Hi All,

Is it possible to send to two ELK cluster by the following format:

output {
elasticsearch {
hosts=> ["node1","node2","node3"]
}
elasticsearch {
hosts=> ["server1","server2","server3"]
}

}

Thank you alot!

Yes

so i added the following output:
output {

elasticsearch {
hosts => [ "esh-prod-elasticsearch-01.eqx.com:9200" , "esh-prod-elasticsearch-02.eqx.com:9200" , "esh-prod-elasticsearch-03.eqx.com:9200" , "esh-prod-elasticsearch-04.eqx.com:9200" , "esh-prod-elasticsearch-05.eqx.com:9200" ]
manage_template => false
index => "%{se_deployment}-%{se_site}-%{ix_profile}-%{+YYYY.MM.dd}"
user => logstash_inter
password => logstash_inter
}

elasticsearch {
hosts => [ "esh-sd-elasticsearch01:9200" , "esh-sd-elasticsearch02:9200" , "esh-sd-elasticsearch03:9200" ]
manage_template => false
index => "%{se_deployment}-%{se_site}-%{se_profile}-%{+YYYY.MM.dd}"
}

Debugging to file

file { codec => rubydebug
path => "/var/log/logstash/logstash-debug.log" }
}

but i see the logs only in the second output and not the first one although the debugging show everything is correct .

If there would be a problem with one of the outputs Logstash would shutdown to prevent data loss. This happened to me a few times so that is something to keep in mind.
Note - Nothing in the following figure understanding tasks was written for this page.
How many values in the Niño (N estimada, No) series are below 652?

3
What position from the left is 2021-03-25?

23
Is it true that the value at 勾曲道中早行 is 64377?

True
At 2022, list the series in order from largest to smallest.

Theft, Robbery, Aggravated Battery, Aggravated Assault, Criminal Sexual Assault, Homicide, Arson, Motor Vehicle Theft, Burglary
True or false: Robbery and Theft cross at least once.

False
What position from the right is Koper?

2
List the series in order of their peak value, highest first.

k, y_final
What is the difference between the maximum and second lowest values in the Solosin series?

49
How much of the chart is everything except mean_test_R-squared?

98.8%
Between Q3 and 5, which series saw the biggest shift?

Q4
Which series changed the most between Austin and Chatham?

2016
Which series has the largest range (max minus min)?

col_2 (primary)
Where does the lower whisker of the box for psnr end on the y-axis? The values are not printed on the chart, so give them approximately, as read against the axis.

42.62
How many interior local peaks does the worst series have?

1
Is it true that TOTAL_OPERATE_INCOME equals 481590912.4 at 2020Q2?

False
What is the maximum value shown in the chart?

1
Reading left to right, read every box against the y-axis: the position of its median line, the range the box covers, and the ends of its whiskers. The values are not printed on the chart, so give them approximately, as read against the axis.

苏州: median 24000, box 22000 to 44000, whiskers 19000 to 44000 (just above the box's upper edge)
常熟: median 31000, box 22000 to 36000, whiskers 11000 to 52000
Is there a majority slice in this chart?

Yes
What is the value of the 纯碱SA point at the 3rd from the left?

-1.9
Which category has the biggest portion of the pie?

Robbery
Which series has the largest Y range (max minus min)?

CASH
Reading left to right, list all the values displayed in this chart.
The index name is different in the two outputs. Is that on purpose? The first one has %{ix_profile} and the second one has %{se_profile}.

First , thanks for quick respond!
you are right i change it now and i hope it will be fixed they both should be %{se_profile}!
it fixed that!!
tnx alot<3

This topic was automatically closed 28 days after the last reply. New replies are no longer allowed.